Ray Train workloads#

   

This tutorial series provides hands-on learning for Ray Train and its ecosystem (Ray Data, Anyscale Workspaces).
The tutorials walk through common ML workload patterns—vision, tabular, time series, generative, policy learning, and recommendation—showing how to scale them from single-node to fully distributed training and inference with minimal code changes.


Tutorial index#

1. Getting started#

  • Introduction to Ray Train
    Your starting point. Learn the basics of distributed training with PyTorch and Ray Train:

    • Why and when to use Ray Train vs. raw Distributed Data Parallel (DDP).

    • Wrapping models/data loaders with prepare_model / prepare_data_loader.

    • Using ScalingConfig and RunConfig for scale and checkpointing.

    • Reporting metrics, saving checkpoints, and inspecting results with train.report.

    • Running fully distributed end-to-end training on Anyscale.


2. Workload patterns (independent, work in any order)#

  • Vision workloads
    Real-world computer vision with Food-101, preprocessing with Ray Data, fault-tolerant ResNet training, and scalable inference tasks.

  • Tabular workloads
    Tabular ML with CoverType dataset, XGBoost + Ray Train, checkpoint-aware training, feature importance, and distributed inference.

  • Time series workloads
    New York City taxi demand forecasting with a Transformer model, scaling across GPUs, epoch-level fault tolerance, and remote inference from checkpoints.
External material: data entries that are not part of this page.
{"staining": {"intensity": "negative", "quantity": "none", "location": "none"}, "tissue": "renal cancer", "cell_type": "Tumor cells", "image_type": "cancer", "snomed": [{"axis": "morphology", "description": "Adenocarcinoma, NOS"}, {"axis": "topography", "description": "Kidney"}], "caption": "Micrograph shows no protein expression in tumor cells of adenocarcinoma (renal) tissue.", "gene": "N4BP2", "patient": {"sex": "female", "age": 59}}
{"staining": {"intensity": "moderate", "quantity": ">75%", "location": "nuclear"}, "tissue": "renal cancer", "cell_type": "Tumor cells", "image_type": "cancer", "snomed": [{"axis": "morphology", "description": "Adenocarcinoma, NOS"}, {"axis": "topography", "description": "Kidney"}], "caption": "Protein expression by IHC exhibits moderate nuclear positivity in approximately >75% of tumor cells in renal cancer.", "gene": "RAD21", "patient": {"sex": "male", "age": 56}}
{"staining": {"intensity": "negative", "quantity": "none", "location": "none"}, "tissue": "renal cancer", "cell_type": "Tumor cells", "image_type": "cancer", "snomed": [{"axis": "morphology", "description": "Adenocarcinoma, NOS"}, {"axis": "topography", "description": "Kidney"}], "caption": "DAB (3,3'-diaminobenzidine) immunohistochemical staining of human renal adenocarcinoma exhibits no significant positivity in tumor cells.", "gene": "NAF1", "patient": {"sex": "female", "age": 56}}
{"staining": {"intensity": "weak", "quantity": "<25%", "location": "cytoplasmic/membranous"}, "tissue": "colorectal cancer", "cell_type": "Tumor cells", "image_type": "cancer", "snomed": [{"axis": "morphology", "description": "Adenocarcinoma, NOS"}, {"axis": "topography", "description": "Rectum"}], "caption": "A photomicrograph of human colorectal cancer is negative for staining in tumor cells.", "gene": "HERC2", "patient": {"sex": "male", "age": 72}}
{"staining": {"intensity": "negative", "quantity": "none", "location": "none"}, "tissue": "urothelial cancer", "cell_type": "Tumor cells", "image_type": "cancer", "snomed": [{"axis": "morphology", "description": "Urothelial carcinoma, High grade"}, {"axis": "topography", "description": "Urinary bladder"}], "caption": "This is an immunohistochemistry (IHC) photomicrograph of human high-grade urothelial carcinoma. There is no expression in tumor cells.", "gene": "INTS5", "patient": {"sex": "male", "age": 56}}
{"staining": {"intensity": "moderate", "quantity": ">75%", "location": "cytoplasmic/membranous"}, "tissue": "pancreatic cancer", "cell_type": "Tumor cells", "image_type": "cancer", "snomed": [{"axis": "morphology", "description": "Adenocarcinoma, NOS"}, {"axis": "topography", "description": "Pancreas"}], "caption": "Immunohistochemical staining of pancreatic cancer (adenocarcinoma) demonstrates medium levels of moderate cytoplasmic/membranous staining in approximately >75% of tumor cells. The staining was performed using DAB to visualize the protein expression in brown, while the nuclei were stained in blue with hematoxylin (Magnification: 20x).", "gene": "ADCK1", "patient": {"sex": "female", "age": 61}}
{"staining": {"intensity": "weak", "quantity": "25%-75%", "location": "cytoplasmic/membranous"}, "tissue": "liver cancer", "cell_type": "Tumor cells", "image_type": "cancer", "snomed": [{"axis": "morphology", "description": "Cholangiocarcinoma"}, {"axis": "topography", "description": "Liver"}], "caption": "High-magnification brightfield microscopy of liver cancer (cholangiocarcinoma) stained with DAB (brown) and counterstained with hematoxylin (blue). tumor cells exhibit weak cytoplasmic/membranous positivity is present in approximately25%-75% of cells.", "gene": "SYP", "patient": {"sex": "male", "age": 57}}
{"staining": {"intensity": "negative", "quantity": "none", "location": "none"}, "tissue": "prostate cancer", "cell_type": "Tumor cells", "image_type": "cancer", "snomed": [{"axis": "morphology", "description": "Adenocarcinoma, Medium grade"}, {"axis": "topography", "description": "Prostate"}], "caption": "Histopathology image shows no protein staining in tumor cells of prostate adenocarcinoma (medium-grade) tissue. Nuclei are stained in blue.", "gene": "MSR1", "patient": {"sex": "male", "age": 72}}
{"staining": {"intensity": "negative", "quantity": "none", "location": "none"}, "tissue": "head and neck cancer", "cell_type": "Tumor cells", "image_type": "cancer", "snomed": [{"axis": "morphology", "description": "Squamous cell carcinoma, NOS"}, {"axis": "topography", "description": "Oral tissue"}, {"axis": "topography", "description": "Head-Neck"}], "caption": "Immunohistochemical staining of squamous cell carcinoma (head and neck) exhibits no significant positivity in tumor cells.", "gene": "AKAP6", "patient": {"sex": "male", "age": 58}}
  • Generative computer vision workloads
    A mini diffusion pipeline (Food-101-Lite), showcasing Ray Data preprocessing, PyTorch Lightning integration, checkpointing, and image generation.

  • Policy learning workloads
    Diffusion-policy pipeline on Gymnasium’s Pendulum-v1 dataset, scaling across GPUs, checkpoint-per-epoch, and direct policy rollout in-notebook.

  • Recommendation system workloads
    Matrix-factorization recommendation system with MovieLens 100K, streaming batches with iter_torch_batches, custom training loop with checkpointing, and modular separation of training/eval/inference.


Key benefits#

  • Unified abstraction: One training loop works across CPU, GPU, and multi-node clusters.

  • Fault tolerance: Resume from checkpoints on failures or pre-emptions.

  • Scalability: Move from laptop prototyping to cluster-scale training without code changes.

  • Observability: Access metrics, logs, and checkpoints through Ray and Anyscale tooling.

  • Flexibility: Mix and match workload patterns for real-world ML pipelines.